In this three part blog series, we discussed what is digital divide blog 1 and why it is so important to bridge the global digital divide blog 2. In this last blog of the series, let's discuss how this digital divide impacts learning, education and the nation's economy and how can this gap be bridged.
Taking reference from the standard definition the 'digital divide' refers to the existing gaps in Information and Communication Technology (ICT), which includes individuals across the globe, groups and even countries.
Education and learning are the two main issues that lie at the heart of the present digital divide and hence is a burning issue than a more obvious gap in the access to technology itself. With lack of proper learning and education, economies become stagnant. The relation is between the cause and effect.
Economies thrive with better connectivity. The signs of 'emerging economy' can be seen everywhere where innovations are made possible by ICT that is transforming the way economies and its people are working. ICT therefore has become a gateway to economic growth.
This importance to ICT and the lack of it in both economic and social sense explains why bridging what has come to be known as the 'digital divide' is a priority for societies and nations who are willing to take the big advantage of the opportunities ICT offers for the nation's growth.
The new generation devices and sophisticated machines and equipments are but useless without the power to exploit them. Nurturing this is in part the job of schools, colleges where foundations of technology literacy are laid; in part, it is also dependant on the learning that takes place in workplaces, communities and homes. In the present global economic landscape, education and learning is lifeblood for nation and its people's growth. The price of a lost opportunity is huge if you ignore the gaps in the 'learning digital divide'.
To enforce lifelong learning and education, the education policy makers and educationist community should come up with strategies relevant to bridge this gap by reaching the disconnected underclass. The role of technology stakeholders in the process is as much crucial to execute the international exchange of education and learning.
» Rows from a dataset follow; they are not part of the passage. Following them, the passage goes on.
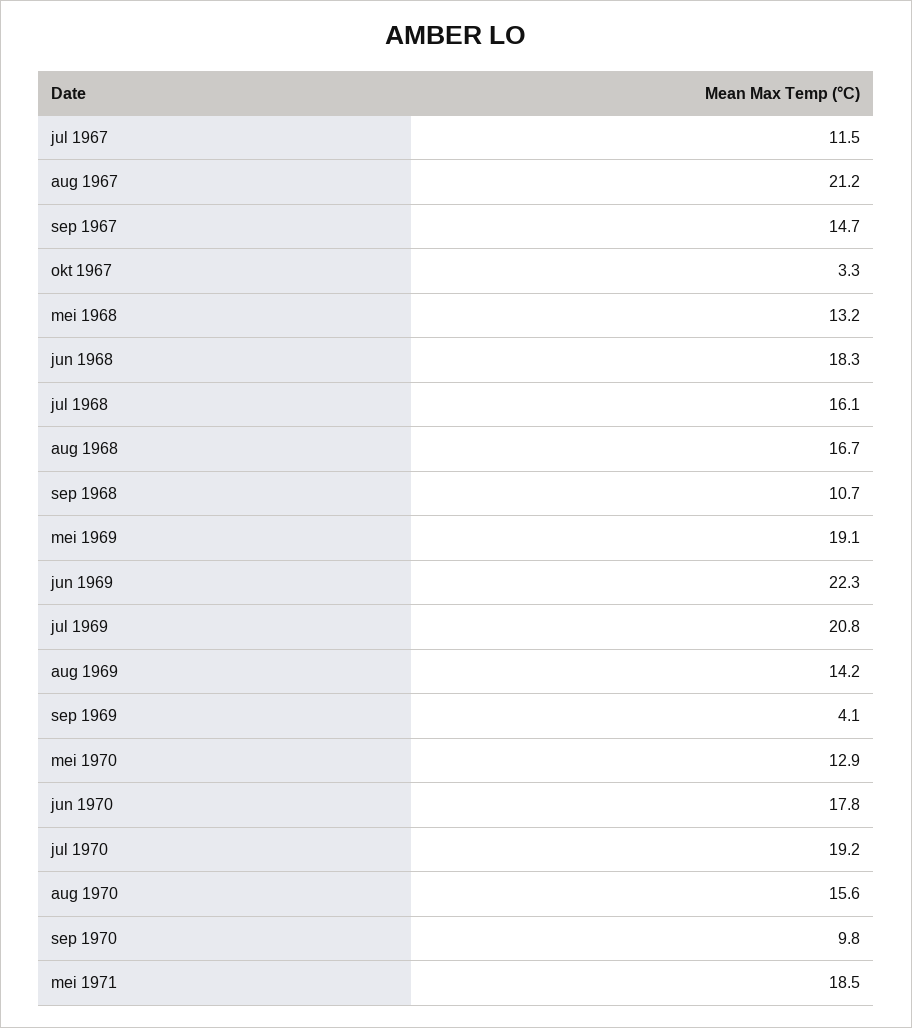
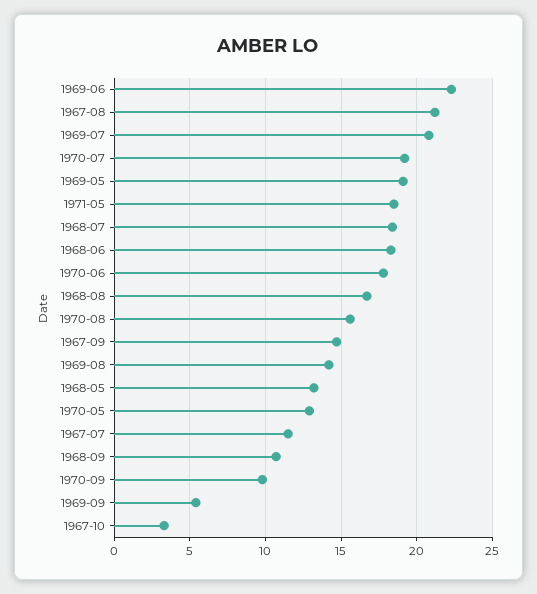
  {
    "jul 1967": 11.5,
    "aug 1967": 21.2,
    "sep 1967": 14.7,
    "okt 1967": 3.3,
    "mei 1968": 13.2,
    "jun 1968": 18.3,
-   "jul 1968": 16.1,
+   "jul 1968": 18.5,
    "aug 1968": 16.7,
    "sep 1968": 10.7,
    "mei 1969": 19.1,
    "jun 1969": 22.3,
    "jul 1969": 20.8,
    "aug 1969": 14.2,
-   "sep 1969": 4.1,
+   "sep 1969": 5.5,
    "mei 1970": 12.9,
    "jun 1970": 17.8,
    "jul 1970": 19.2,
    "aug 1970": 15.6,
    "sep 1970": 9.8,
    "mei 1971": 18.5
  }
Language is one more barrier which draws attention for policy makers to address linguistic issues. Given the importance of English language in software and technology, it’s crucial to bring equity and social inclusion among non-English speaking countries. ICT must be used strategically to bridge the digital divide and to help such populations open up to new forms of learning and education.
In the information age, lack of access to information can lead to disconnection from economy and hence democracy, both in commercial and social-economic sense. Let's take the example of India itself, with demonetization and its after affects, it's the people who have connectivity and access to communication technology are the ones who are empowered to do cashless transactions and in turn contribute to the nation's economy through new age learning adopting alternative payment methods using e-wallets and net banking.
In the present technology landscape where the pace of education, learning and commerce and its development depends much on the spectrum of knowledge and its scale of possibilities, current attempts should drive the efforts to widen the ICT access gap. This initiative should be to address the needs of a particular user community to facilitate equal learning and opportunities.